[Camera calibration data]
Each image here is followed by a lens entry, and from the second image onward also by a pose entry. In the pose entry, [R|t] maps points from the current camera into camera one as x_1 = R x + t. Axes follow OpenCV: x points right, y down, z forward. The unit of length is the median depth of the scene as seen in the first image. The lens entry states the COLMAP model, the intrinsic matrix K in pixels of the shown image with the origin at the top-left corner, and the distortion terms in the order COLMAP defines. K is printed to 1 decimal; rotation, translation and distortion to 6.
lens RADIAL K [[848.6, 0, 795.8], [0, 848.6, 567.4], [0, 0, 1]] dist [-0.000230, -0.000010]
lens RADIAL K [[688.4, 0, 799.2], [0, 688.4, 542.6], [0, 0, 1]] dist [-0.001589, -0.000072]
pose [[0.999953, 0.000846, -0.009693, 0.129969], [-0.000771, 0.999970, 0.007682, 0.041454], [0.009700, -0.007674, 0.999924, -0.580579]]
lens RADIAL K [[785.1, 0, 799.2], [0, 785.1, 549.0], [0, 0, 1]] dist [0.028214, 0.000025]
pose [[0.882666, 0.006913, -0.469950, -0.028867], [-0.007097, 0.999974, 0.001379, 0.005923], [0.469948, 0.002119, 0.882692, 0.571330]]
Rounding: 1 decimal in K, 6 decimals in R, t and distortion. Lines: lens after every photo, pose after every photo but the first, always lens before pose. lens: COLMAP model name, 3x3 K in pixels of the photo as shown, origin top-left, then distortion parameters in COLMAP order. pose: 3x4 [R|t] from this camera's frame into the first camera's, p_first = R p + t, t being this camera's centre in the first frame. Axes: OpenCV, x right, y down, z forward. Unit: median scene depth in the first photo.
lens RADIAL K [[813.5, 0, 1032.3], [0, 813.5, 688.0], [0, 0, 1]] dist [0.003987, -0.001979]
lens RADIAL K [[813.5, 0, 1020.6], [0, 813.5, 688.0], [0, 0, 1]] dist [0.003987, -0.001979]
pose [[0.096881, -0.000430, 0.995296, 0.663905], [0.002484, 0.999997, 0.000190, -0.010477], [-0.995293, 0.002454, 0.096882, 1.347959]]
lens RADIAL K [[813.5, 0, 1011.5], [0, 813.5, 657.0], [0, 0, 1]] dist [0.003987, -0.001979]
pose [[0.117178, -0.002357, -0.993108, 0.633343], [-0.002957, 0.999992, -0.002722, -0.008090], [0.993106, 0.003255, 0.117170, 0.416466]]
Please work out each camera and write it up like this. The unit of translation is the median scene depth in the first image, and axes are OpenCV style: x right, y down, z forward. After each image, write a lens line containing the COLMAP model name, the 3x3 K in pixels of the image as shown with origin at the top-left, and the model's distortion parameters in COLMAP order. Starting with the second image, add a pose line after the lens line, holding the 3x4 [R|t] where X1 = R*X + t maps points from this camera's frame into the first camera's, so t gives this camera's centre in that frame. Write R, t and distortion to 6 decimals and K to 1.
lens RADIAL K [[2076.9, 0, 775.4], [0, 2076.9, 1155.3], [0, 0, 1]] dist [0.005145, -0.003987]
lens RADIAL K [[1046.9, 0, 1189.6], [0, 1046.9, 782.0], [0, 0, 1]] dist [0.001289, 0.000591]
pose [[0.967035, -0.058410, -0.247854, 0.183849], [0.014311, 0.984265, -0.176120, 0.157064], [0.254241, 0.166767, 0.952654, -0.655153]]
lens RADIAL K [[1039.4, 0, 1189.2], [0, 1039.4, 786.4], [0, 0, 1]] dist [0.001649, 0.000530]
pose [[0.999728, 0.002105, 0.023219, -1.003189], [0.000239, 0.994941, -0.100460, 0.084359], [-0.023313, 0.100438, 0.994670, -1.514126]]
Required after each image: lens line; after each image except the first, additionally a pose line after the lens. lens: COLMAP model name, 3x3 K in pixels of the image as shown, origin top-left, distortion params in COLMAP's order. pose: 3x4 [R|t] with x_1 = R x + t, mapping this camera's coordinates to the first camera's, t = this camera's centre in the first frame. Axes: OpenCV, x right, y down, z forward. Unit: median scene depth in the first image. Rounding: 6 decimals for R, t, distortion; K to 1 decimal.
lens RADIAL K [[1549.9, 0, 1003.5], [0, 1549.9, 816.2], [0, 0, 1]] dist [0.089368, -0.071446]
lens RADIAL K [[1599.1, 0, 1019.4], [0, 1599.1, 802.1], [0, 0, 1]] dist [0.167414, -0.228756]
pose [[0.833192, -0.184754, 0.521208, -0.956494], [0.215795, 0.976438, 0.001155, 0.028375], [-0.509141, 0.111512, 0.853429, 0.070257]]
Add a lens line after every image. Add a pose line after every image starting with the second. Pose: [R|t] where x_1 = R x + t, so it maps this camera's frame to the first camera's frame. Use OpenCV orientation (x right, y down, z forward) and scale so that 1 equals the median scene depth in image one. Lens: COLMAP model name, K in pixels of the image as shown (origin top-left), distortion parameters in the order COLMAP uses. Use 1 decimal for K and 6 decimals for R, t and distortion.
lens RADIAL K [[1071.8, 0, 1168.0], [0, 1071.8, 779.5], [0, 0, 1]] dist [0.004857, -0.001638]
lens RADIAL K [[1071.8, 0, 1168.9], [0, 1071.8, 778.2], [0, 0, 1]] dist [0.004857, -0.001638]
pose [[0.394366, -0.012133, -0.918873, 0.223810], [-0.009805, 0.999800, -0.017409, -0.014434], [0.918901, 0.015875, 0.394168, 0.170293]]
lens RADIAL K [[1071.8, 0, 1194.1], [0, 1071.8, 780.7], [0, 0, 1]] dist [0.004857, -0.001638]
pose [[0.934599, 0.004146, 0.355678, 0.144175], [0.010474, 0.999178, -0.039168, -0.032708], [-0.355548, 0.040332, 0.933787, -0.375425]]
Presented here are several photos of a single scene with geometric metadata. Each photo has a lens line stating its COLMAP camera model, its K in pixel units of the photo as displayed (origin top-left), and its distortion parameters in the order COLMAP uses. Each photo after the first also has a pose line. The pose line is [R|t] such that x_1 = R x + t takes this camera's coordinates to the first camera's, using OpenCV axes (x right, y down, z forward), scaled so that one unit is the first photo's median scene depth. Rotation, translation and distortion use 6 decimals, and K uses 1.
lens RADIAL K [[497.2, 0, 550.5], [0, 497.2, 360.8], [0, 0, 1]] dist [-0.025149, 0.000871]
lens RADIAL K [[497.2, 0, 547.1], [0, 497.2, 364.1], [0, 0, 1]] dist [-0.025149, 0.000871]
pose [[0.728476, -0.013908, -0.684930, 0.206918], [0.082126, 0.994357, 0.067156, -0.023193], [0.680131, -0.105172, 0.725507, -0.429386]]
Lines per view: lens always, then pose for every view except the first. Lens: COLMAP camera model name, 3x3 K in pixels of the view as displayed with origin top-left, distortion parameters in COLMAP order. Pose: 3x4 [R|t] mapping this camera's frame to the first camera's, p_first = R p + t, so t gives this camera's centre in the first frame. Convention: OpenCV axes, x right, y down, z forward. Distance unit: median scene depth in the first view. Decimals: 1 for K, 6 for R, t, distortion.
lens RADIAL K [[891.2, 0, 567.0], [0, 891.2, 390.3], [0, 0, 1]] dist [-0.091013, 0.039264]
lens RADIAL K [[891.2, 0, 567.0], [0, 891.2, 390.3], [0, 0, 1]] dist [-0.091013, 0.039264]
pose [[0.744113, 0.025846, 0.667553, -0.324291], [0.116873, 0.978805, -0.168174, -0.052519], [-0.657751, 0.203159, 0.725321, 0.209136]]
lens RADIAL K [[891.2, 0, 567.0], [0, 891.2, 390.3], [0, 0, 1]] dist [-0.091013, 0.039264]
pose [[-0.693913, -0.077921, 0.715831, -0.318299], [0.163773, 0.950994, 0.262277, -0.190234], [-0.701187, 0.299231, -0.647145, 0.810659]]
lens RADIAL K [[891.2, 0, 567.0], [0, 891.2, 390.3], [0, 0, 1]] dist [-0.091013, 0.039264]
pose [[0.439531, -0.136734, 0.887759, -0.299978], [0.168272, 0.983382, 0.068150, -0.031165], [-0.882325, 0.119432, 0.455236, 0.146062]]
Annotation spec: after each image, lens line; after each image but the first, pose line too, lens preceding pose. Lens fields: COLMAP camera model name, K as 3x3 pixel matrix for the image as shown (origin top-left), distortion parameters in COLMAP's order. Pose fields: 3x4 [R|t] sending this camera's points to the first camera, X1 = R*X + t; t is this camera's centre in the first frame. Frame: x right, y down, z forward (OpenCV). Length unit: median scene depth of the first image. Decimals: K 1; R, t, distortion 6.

- [About this exercise] Copy out, word for word, the lines above running from the one containing "Presented here are" through the one containing "360.8], [0, 0, 1]] dist [-0.025149, 0.000871]".

- [Expected answer]
Presented here are several photos of a single scene with geometric metadata. Each photo has a lens line stating its COLMAP camera model, its K in pixel units of the photo as displayed (origin top-left), and its distortion parameters in the order COLMAP uses. Each photo after the first also has a pose line. The pose line is [R|t] such that x_1 = R x + t takes this camera's coordinates to the first camera's, using OpenCV axes (x right, y down, z forward), scaled so that one unit is the first photo's median scene depth. Rotation, translation and distortion use 6 decimals, and K uses 1.
lens RADIAL K [[497.2, 0, 550.5], [0, 497.2, 360.8], [0, 0, 1]] dist [-0.025149, 0.000871]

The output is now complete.